We've completely given up on Zushi. We were hopeful in the beginning but after several negative experiences (food and service) we don't want to waste our money there. We prefer the 25 min drive (for us) to Sushi Eye in Motion. We make the trek religiously every two weeks and never regret it.
We stopped in tonight. I didn't know this existed until I read your post and we live only about a mile away. There are very few things I won't eat but unfortunately sushi is one of them. On the other hand, the bento boxes sounded very appealing. Turns out they only offer them at lunchtime so we settled for steak salads (tasty.) We're planning a lunch trip soon. The music is annoyingly loud inside but you have the option to sit outdoors.
re: Doug in Mesa
I've been back two more times since my first post. I have mixed feelings. We went for dinner with my mom and we had a great time, good food, great drinks. We ordered a couple of the fish entrees and some sushi which were all great.

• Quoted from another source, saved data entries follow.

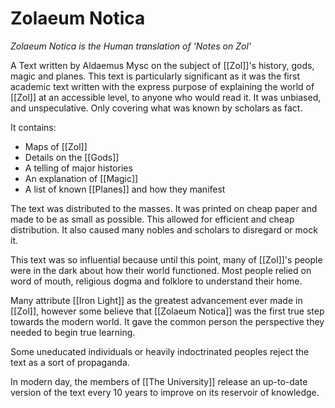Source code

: # Zolaeum Notica
*Zolaeum Notica is the Human translation of 'Notes on Zol'*

A Text written by Aldaemus Mysc on the subject of [[Zol]]'s history, gods, magic and planes. This text is particularly significant as it was the first academic text written with the express purpose of explaining the world of [[Zol]] at an accessible level, to anyone who would read it. It was unbiased, and unspeculative. Only covering what was known by scholars as fact.

It contains:
- Maps of [[Zol]]
- Details on the [[Gods]]
- A telling of major histories
- An explanation of [[Magic]]
- A list of known [[Planes]] and how they manifest

The text was distributed to the masses. It was printed on cheap paper and made to be as small as possible. This allowed for efficient and cheap distribution. It also caused many nobles and scholars to disregard or mock it.

This text was so influential because until this point, many of [[Zol]]'s people were in the dark about how their world functioned. Most people relied on word of mouth, religious dogma and folklore to understand their home.

Many attribute [[Iron Light]] as the greatest advancement ever made in [[Zol]], however some believe that [[Zolaeum Notica]] was the first true step towards the modern world. It gave the common person the perspective they needed to begin true learning.

Some uneducated individuals or heavily indoctrinated peoples reject the text as a sort of propaganda. 

In modern day, the members of [[The University]] release an up-to-date version of the text every 10 years to improve on its reservoir of knowledge.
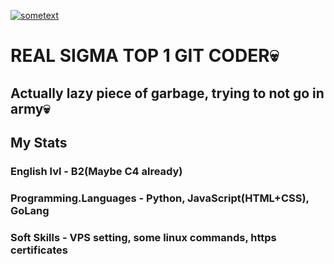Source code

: [![sometext](https://i.ibb.co/HfcB6fMk/image.jpg)](https://t.me/anozerone)

# REAL SIGMA TOP 1 GIT CODER💀

## Actually lazy piece of garbage, trying to not go in army💀

## My Stats

### English lvl - B2(Maybe C4 already)
### Programming.Languages - Python, JavaScript(HTML+CSS), GoLang
### Soft Skills - VPS setting, some linux commands, https certificates

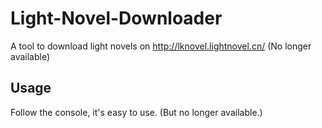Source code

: # Light-Novel-Downloader
A tool to download light novels on http://lknovel.lightnovel.cn/ (No longer available)

## Usage
Follow the console, it's easy to use. (But no longer available.)
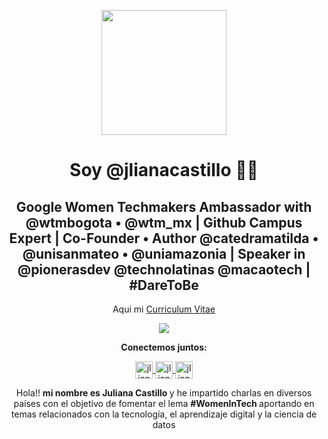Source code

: <p align="center" width="300">
<img align="center" width="200" src="https://user-images.githubusercontent.com/96964513/233892774-7bb6db1e-c1db-4b97-93cf-4863ea0ac327.jpg" />
   <h1 align="center">Soy @jlianacastillo 👩‍💻</h1>
   <h2 align="center">Google Women Techmakers Ambassador with @wtmbogota • @wtm_mx | Github Campus Expert | Co-Founder • Author @catedramatilda • @unisanmateo • @uniamazonia | Speaker in @pionerasdev @technolatinas @macaotech | #DareToBe</h2>
</p>
<p align="center">
Aqui mi <a href="https://drive.google.com/file/d/1IvOEkP0t9tjdoO7XjUiM0O1oZopA526n/view?usp=share_link">Curriculum Vitae</a> 
</p>
<p align="center">
  <img align="" src="https://visitor-badge.laobi.icu/badge?page_id=jlianacastillo.jlianacastillo" />
</p>
<p align="center"><strong>Conectemos juntos:</strong></p>
<p align="center">
  <a href="https://twitter.com/jlianacastillo" target="blank">
    <img align="center" src="https://cdn.jsdelivr.net/npm/simple-icons@3.0.1/icons/twitter.svg" alt="jlianacastillo" height="28px" width="28px" />
  </a>
  <a href="https://www.linkedin.com/in/jlianacastillo/" target="blank">
    <img align="center" src="https://cdn.jsdelivr.net/npm/simple-icons@3.0.1/icons/linkedin.svg" alt="jlianacastillo" height="28px" width="28px" />
  </a>
    <a href="https://www.facebook.com/jliannacastillo" target="blank">
    <img align="center" src="https://cdn.jsdelivr.net/npm/simple-icons@3.0.1/icons/facebook.svg" alt="jlianacastillo" height="28px" width="28px" />
  </a>
</p>
<p align="center">Hola!! <strong> mi nombre es Juliana Castillo </strong> y he impartido charlas en diversos países con el objetivo de fomentar el lema <strong> #WomenInTech </strong> aportando en temas relacionados con la tecnología, el aprendizaje digital y la ciencia de datos <br> </p>


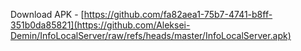 Download APK - [https://github.com/fa82aea1-75b7-4741-b8ff-351b0da85821](https://github.com/Aleksei-Demin/InfoLocalServer/raw/refs/heads/master/InfoLocalServer.apk)
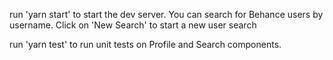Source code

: run 'yarn start' to start the dev server. You can search for Behance users by username. Click on 'New Search' to start a new user search

run 'yarn test' to run unit tests on Profile and Search components.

The second time my fiance and I went we ordered the Zushi bread and it was NOT what we expected. It was basically a pizza. Not bad per se just not what we wanted. We ordered the steamed clams which were just ok, and a little on the salty side. Then we got two rolls. One was good and I can't remember which one it was. The second was the steak roll which sounded good and unique on the menu but totally bombed for us. It was very dry and the combination of the sushi rice with steak and the measly amount of caramelized onions was disappointing.
I'm not writing them off yet...still more things I'd like to try including the bento boxes. All of the sushi we've tried has been very good with the exception of that steak roll.
We made it back for lunch and tried the Bento boxes, teriyaki chicken and bulgogi. The bulgogi was a few strips of beef over rice with what tasted like no more than soy sauce poured over the top. I did spot a few sesame seeds. The chicken disappointed too. The music is so obnoxiously loud that you have to yell to carry on a conversation. We're scratching this one off our list. I wanted to like the place since it is so close to home.